A tout seigneur tout honneur : Daniil, qui reste sur trois titres à Rotterdam, Doha et Dubai, a les faveurs logiques des bookmakers cette année. Mais attention…
Les conditions météos extrêmement changeantes du tournoi sont d’ailleurs, peut-être, une autre explication partielle au palmarès lui aussi changeant. Si l’on regarde ce palmarès de plus près, on y voit autant d’attaquants de surface rapide (Ljubicic, Fritz, sans oublier les finales de Fish, Isner ou Raonic) que des joueurs de fond de court voire des terriens (Chang, Corretja, Nadal, Thiem, Norrie…). En clair, il n’y a pas vraiment de règle.
A Indian Wells, où les courts en dur ont la réputation d’être un peu plus abrasifs qu’ailleurs, il peut soit faire extrêmement chaud, soit très frais, il peut pleuvoir, il y a souvent beaucoup de vent et il peut même y avoir des tremblements de terre en plein match, comme c’était arrivé en 1990 pendant une partie entre la Portoricaine Gigi Fernandez et l’Américaine Eleni Rossides.
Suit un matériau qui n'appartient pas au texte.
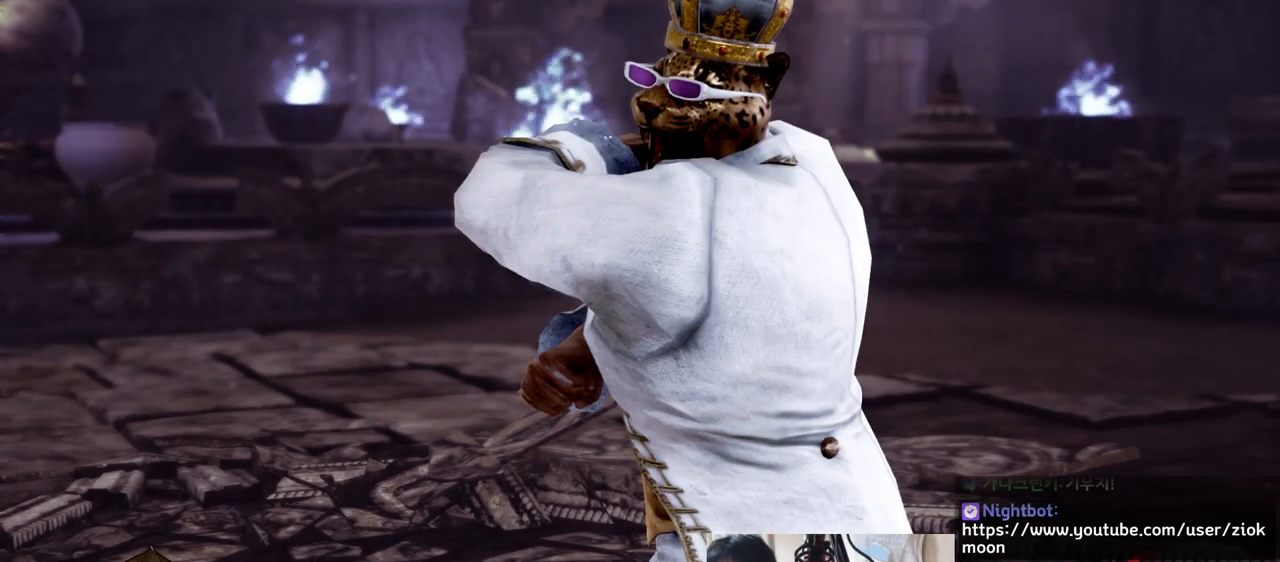
{"buttons": [], "left_stick": "center", "events": []}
En clair, il n’y a pas de règle, là non plus. Et cela peut être déstabilisant.
D’ailleurs, le phénomène que l’on dépeint chez les hommes est vrai aussi chez les femmes. Quatre des cinq dernières éditions féminines ont en effet été remportées par des joueuses qui y ont aussi décroché leur premier WTA 1 000 : Paula Badosa en 2021, Bianca Andreescu en 2019, Naomi Osaka en 2018 et, la plus surprenante de toutes, Elena Vesnina en 2017.
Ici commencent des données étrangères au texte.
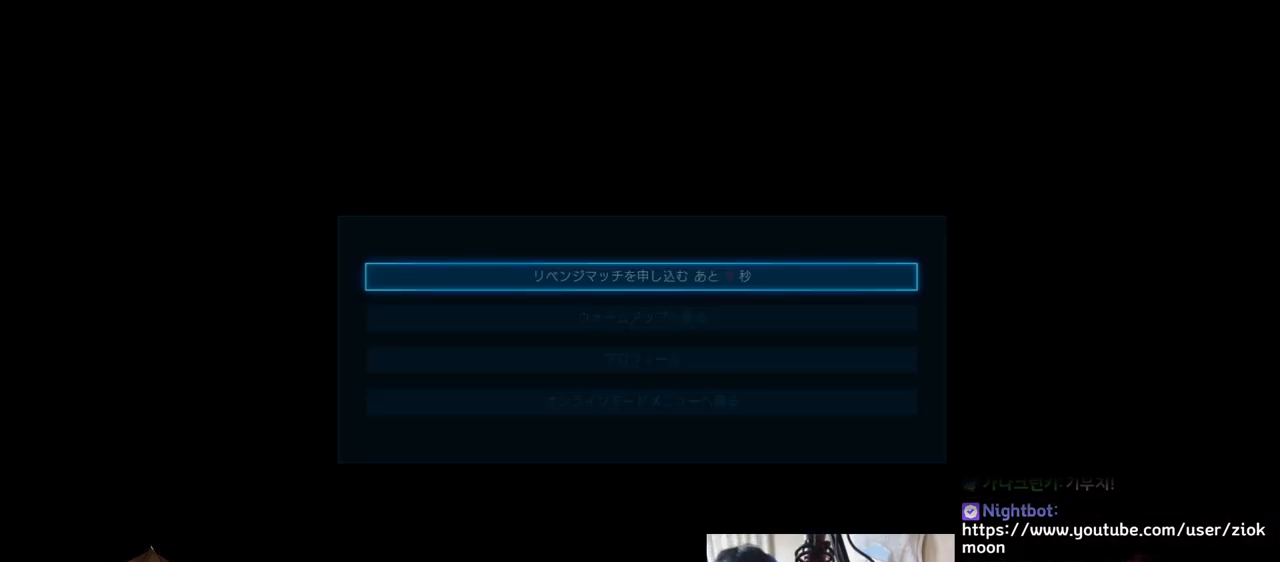
{"buttons": [], "left_stick": "center", "events": [[133, "CROSS", "down"], [183, "CROSS", "up"]]}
Et ce, là aussi, avec l’aide d’un certain nombre d’absences puisque les deux dernières éditions se sont tenues sans les finalistes sortantes de l’Open d’Australie, Ashley Barty et Danielle Collins en 2022, Naomi Osaka et Jennifer Brady en 2021. Entre autres.
Le palmarès du tournoi féminin est d’ailleurs le symbole du caractère très changeant du tournoi féminin puisqu’aucune joueuse n’est jamais parvenue à y conserver son titre depuis Martina Navratilova, qui avait réussi le doublé en 1990 et 1991. A une époque où, de la Quinta à Palm Springs, le tournoi avait déjà également plusieurs fois changé de lieu.